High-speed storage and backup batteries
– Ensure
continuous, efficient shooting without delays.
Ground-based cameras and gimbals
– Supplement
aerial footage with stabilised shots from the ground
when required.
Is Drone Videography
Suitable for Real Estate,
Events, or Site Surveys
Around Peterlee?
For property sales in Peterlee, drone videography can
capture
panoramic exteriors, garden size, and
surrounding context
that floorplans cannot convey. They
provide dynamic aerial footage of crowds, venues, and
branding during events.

Instruction ::
Reproduce the data above exactly, leaving nothing out.

Exercise solution ::
High-speed storage and backup batteries
– Ensure
continuous, efficient shooting without delays.
Ground-based cameras and gimbals
– Supplement
aerial footage with stabilised shots from the ground
when required.
Is Drone Videography
Suitable for Real Estate,
Events, or Site Surveys
Around Peterlee?
For property sales in Peterlee, drone videography can
capture
panoramic exteriors, garden size, and
surrounding context
that floorplans cannot convey. They
provide dynamic aerial footage of crowds, venues, and
branding during events.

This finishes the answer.